Sunday, 27 January 2019

The Magic Roundabout - Moonlit Critbit [TV&Film]


With Ice Age being my first film on DVD in my own collection, it would only be a matter of time before that collection grew. Being young, there weren’t many opportunities to expand it, but over the years I amassed a great collection of films. One of which was added early on and became a favourite of mine for a few reasons.

I had no experience of The Magic Roundabout series, with the movie being my first outing with the cast of animals, humans, and spring-things. It also became a way for me to be introduced to several music performers – with one of those bands becoming one of my greatest favourites.

The movie features two of those songs very close to each other. The opening credits – featuring Magic by Pilot. Then You Really Got Me by The Kinks, except this version being sung by two of the cast. It’s a fun take on the song, and in just that scene the character of all the cast is present.

Another show of character is the flashback/dream sequence to before evil’s escape, with all the characters enjoying themselves on a sunny day, as Mr. Blue Sky by ELO plays. It was this song and this scene together that my love for ELO started, as I’d always be associating that song with this movie and specifically that scene. The scene captures the contrast between the two times perfectly, and is one I always remember fondly.

I Love To Boogie by T.Rex being a part of the end battle shows that this is about as light-hearted a story as you can get – even with the end of the world villain plan. Oh, there are parts where it takes itself serious to allow the characters to express themselves in the situation, but this isn’t supposed to be a dark tale.

Dougal is the star. The catalyst of the plot.
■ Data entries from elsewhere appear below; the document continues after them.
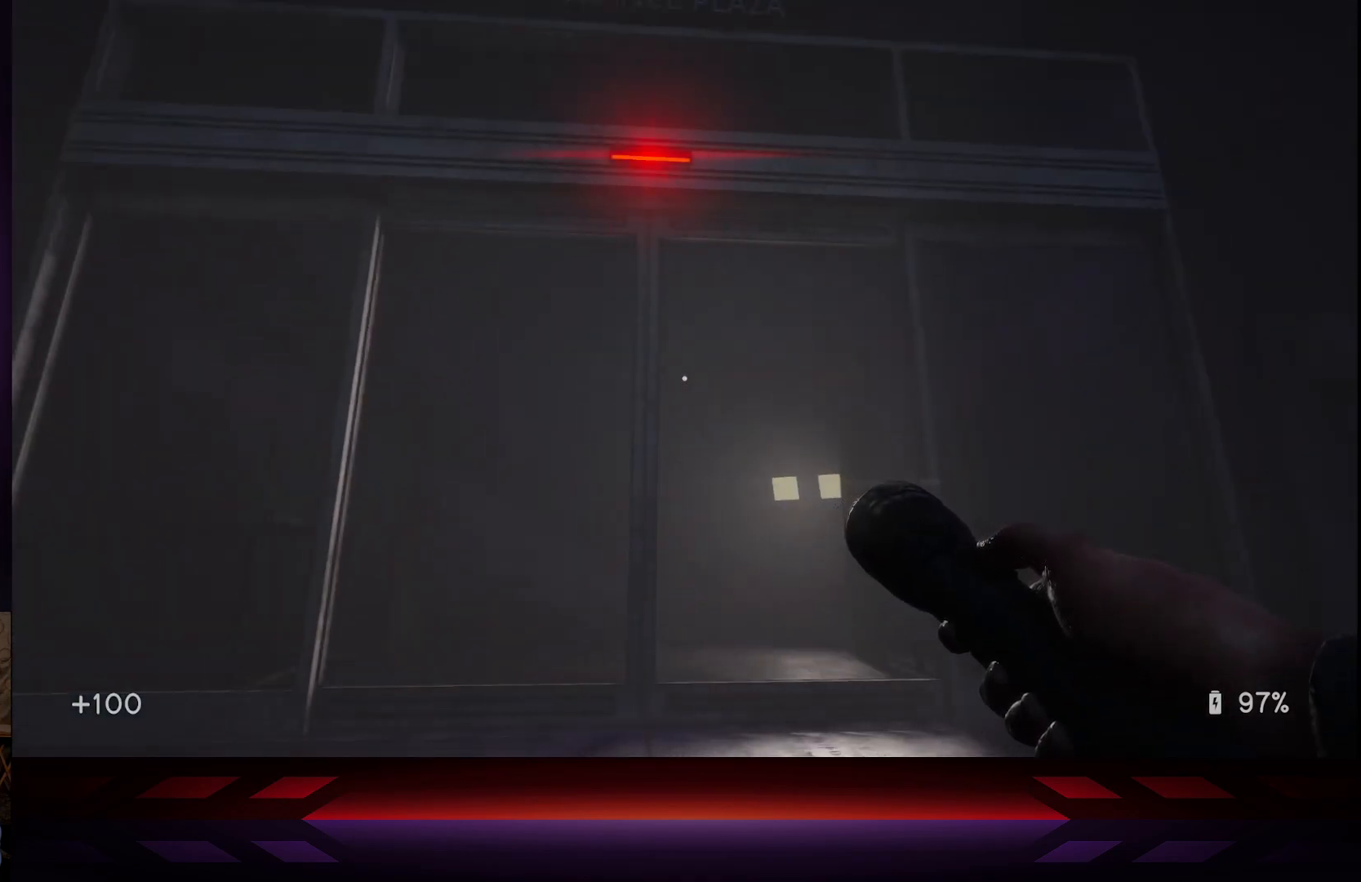
{"buttons": [], "left_stick": "center", "right_stick": "left", "events": [[233, "right_stick", "left"]]}
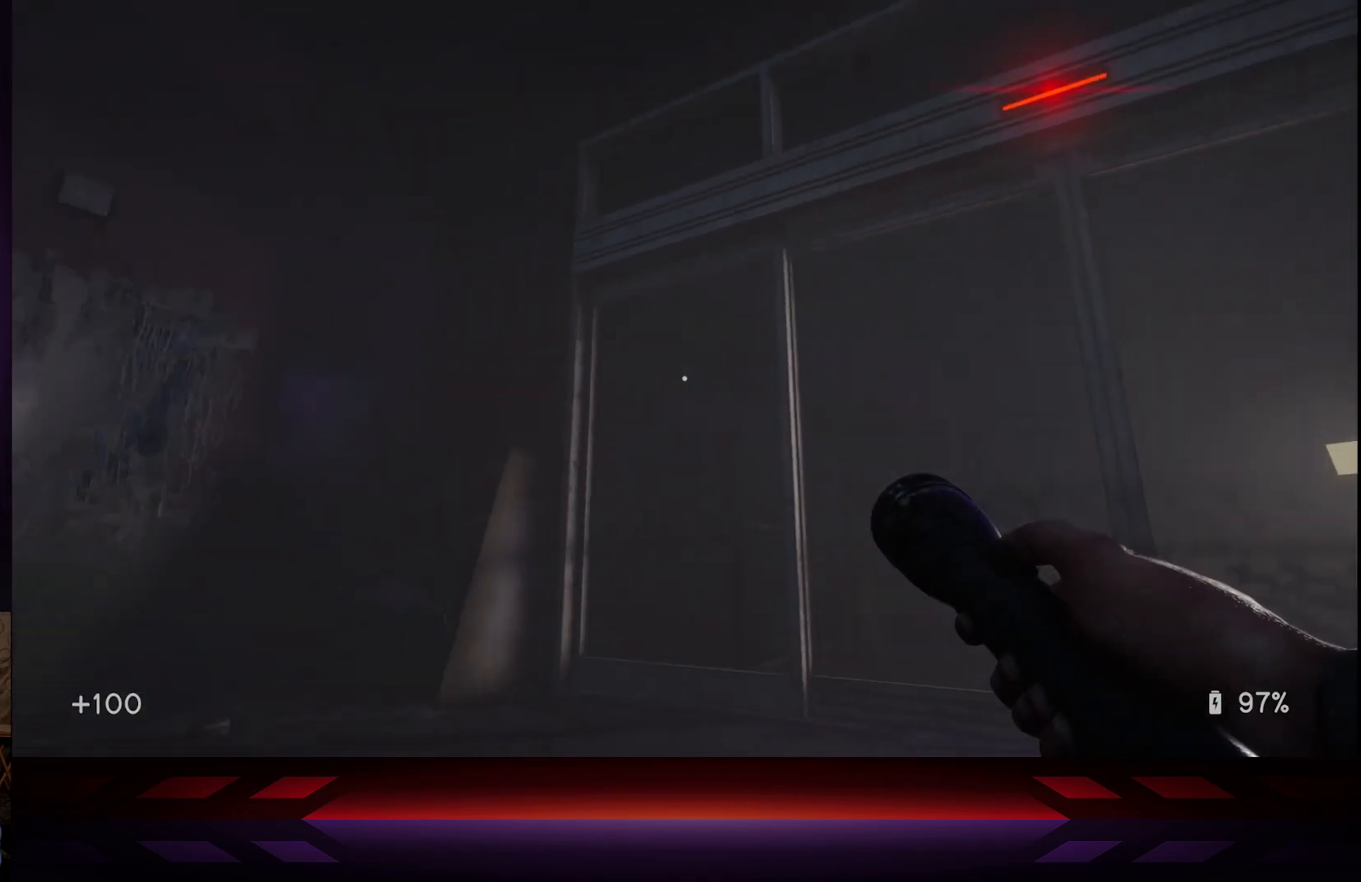
{"buttons": [], "left_stick": "center", "right_stick": "left", "events": []}
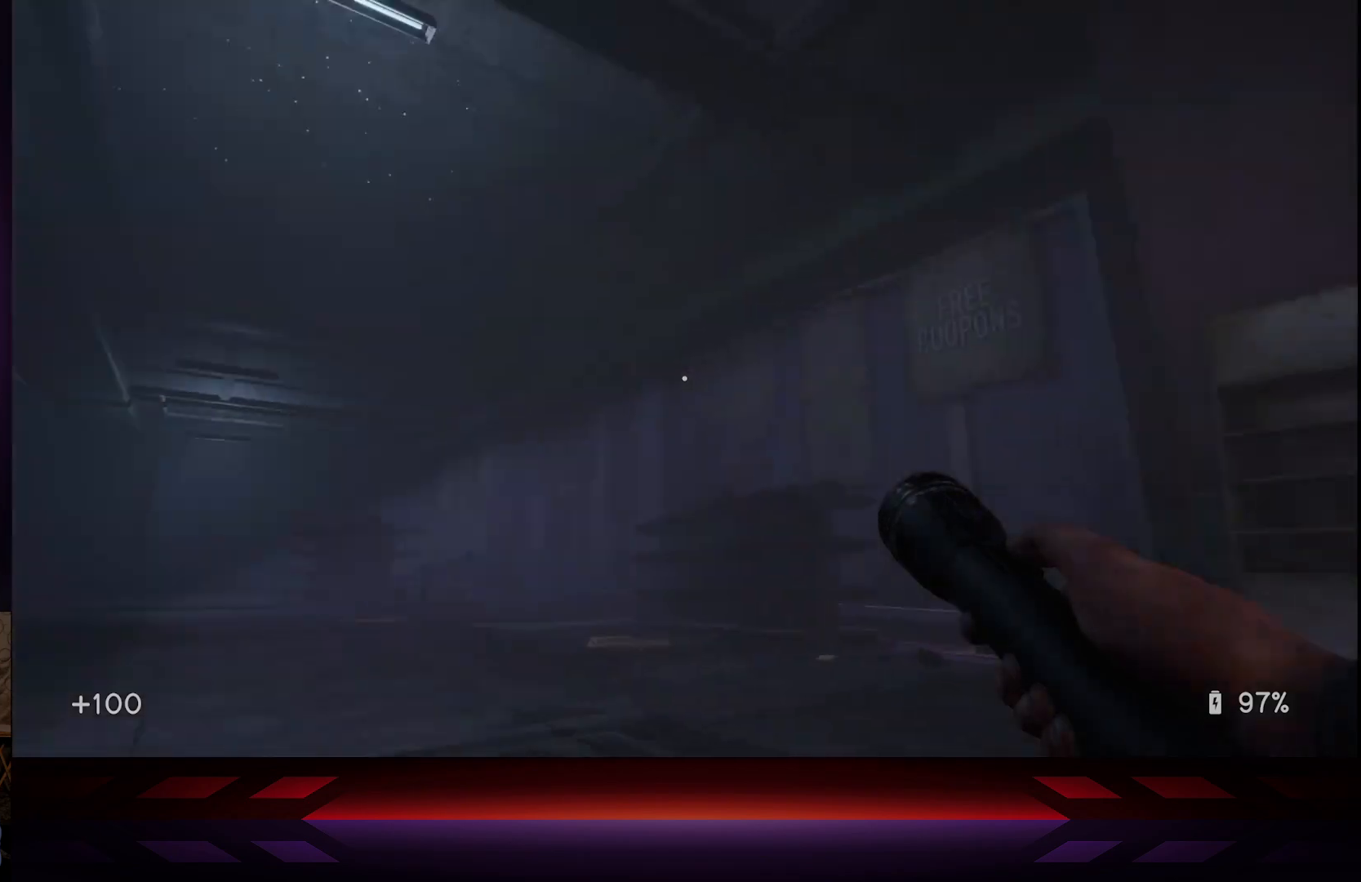
{"buttons": [], "left_stick": "right", "right_stick": "left", "events": [[467, "left_stick", "right"]]}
And a loveable dog who learns a lesson – sort of. Then there’s Ermintrude, the singing cow who sees herself as a sensational star – even if all but one disagree. Brian might be a snail, but he’s a brave fellow even if he fumbles with expressing his feelings of love. Dylan is my second favourite of the cast, the carefree rabbit who keeps his cool no matter the situation.
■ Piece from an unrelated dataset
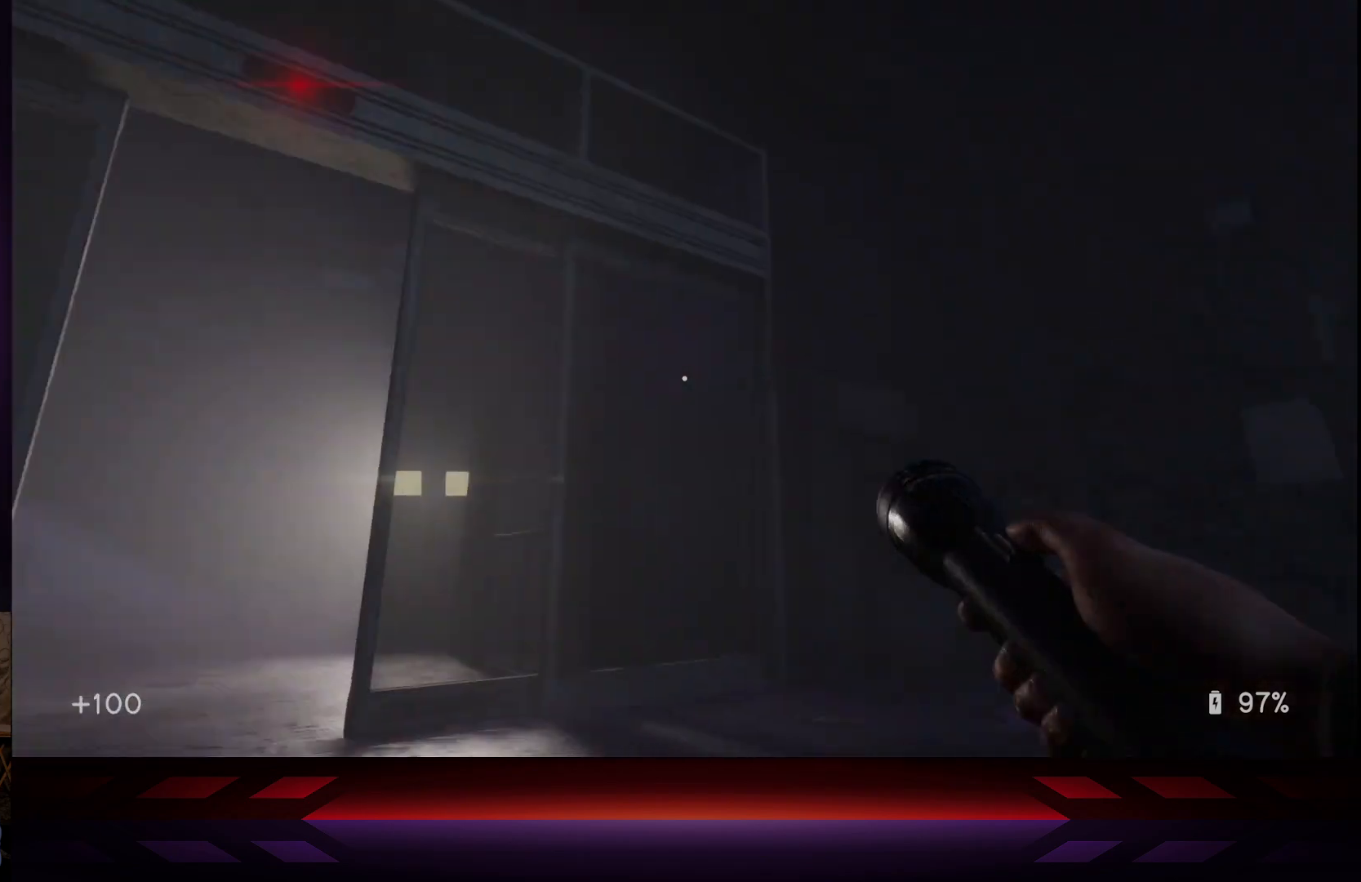
{"buttons": [], "left_stick": "down", "right_stick": "center", "events": [[33, "left_stick", "down-right"], [133, "right_stick", "center"], [233, "right_stick", "right"], [350, "left_stick", "down"], [450, "right_stick", "center"]]}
Also a part of the cast are Zebedee, Florence, the other two children – named Basil and Coral here, along with Mr Rusty – the faithful roundabout operator. Only Zebedee – the jack-in-the-box creature – has any importance, with the others being trapped on the roundabout for most of the movie when it becomes encased in ice. The humans serve the story of being those characters our heroes are rescuing, adding flavour to the dream sequence with Florence also being a part of Dougal’s nightmare when all looks lost.

These characters are another of the reasons this became a favourite of mine. There’s plenty of end of the world scenarios in a variety of movies so the characters really have to sell it. Since there’s something to like about all of them, it works. The third reason would be the references it makes [which were boosted to a massive degree in the American version which from what I understand took over the entire movie] and the well-executed jokes.
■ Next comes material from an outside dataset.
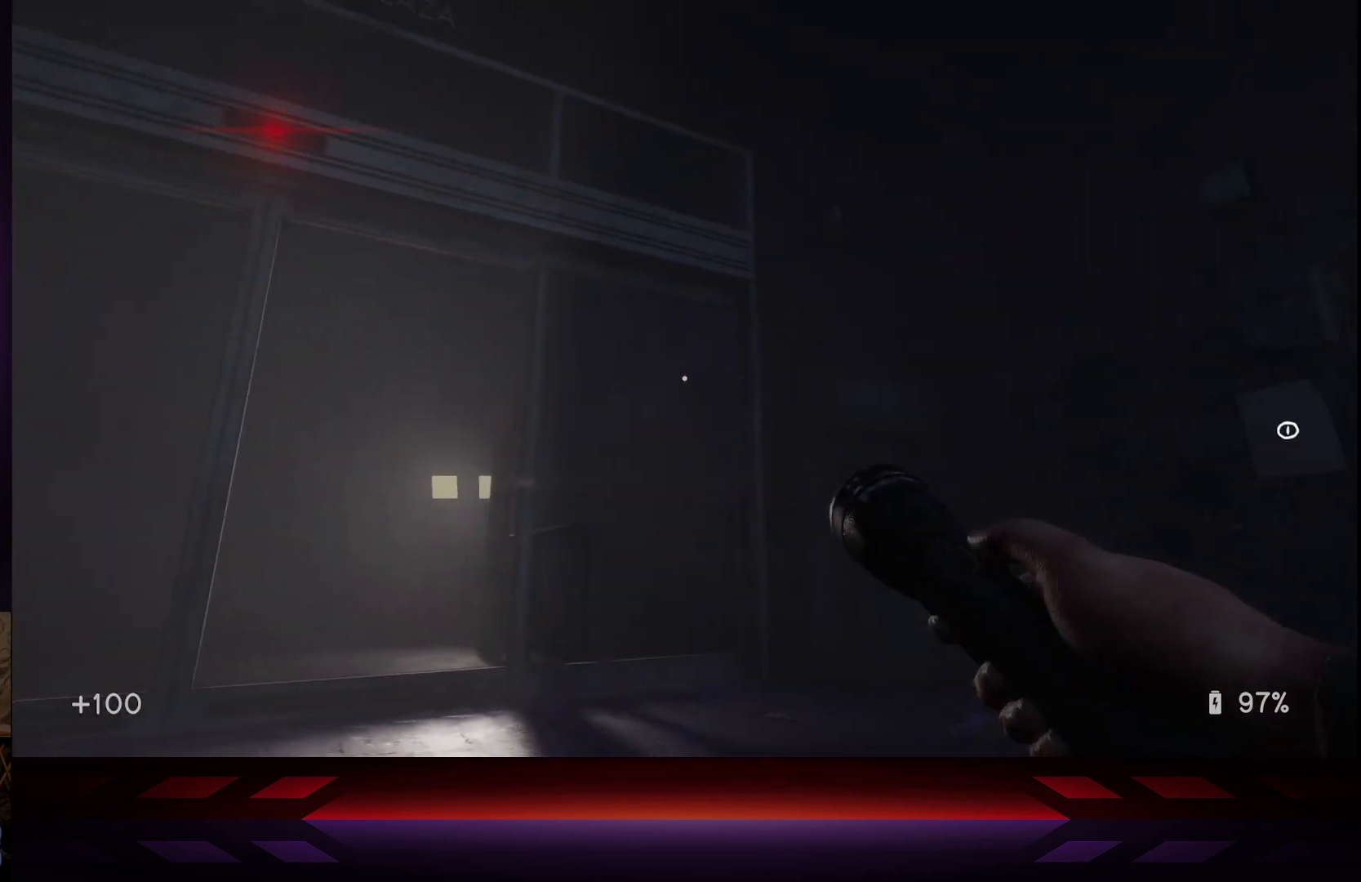
{"buttons": [], "left_stick": "center", "right_stick": "center", "events": [[283, "left_stick", "center"]]}
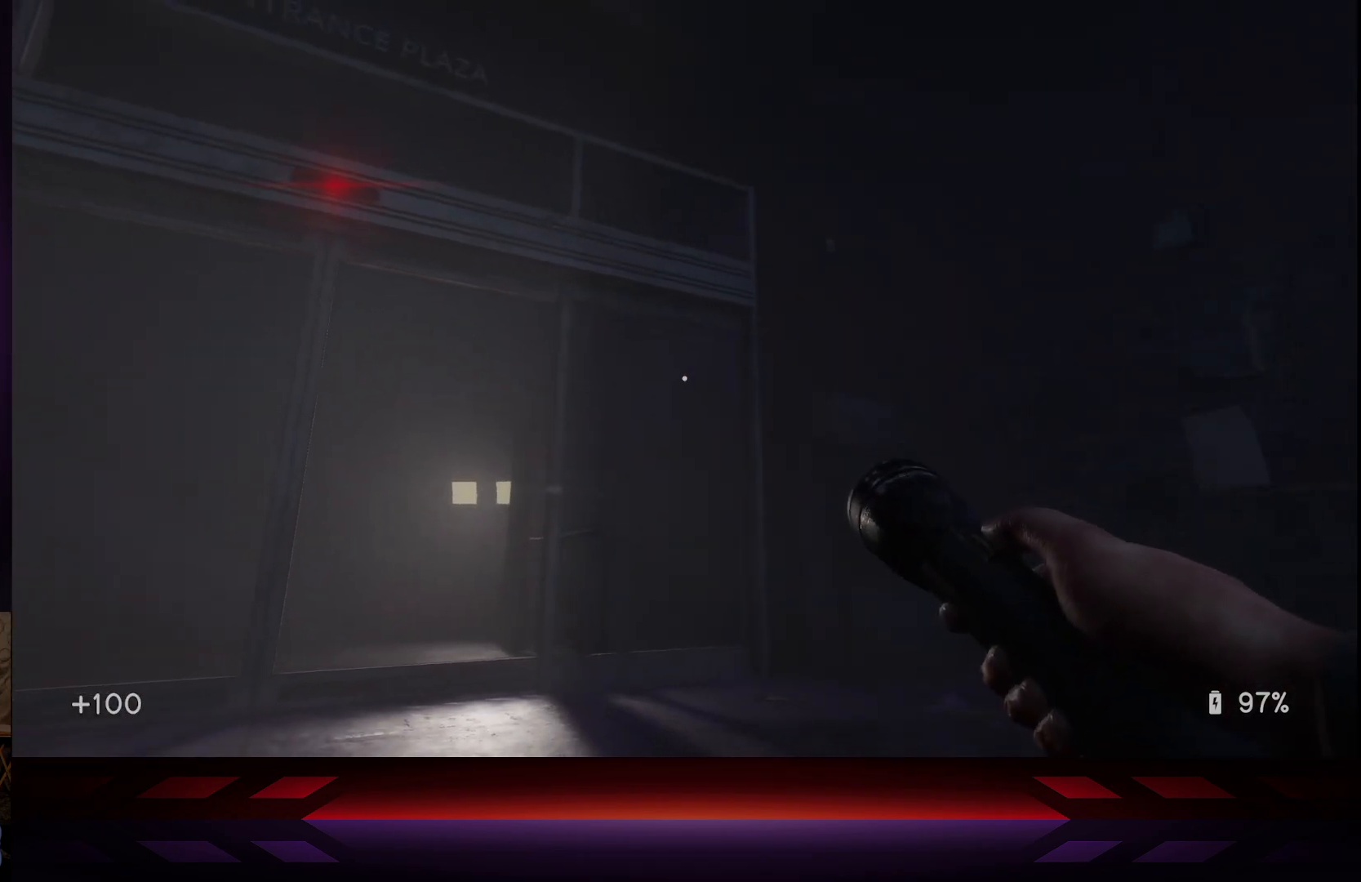
{"buttons": [], "left_stick": "up-left", "right_stick": "up-right", "events": [[350, "right_stick", "up-right"], [400, "left_stick", "up"], [450, "left_stick", "up-left"]]}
Yes, it’s very Saturday-morning-cartoonish, and in a way feels more like set-pieces of such cartoons than an actual self-contained movie, though I certainly love how Zeebad is the epitome of such cartoons. His plan, his emotions, and even personality match the villains found in such cartoons. However, it has the perfect blend of music and character, and the action scenes are still well crafted.

It might not be one of the greatest movies around, but for the experience it has given me and the introduction to several things – ‘cus, hey, I sure did look back on the history of The Magic Roundabout series and take an interest in it after this movie – it holds a place as one of those greats for me.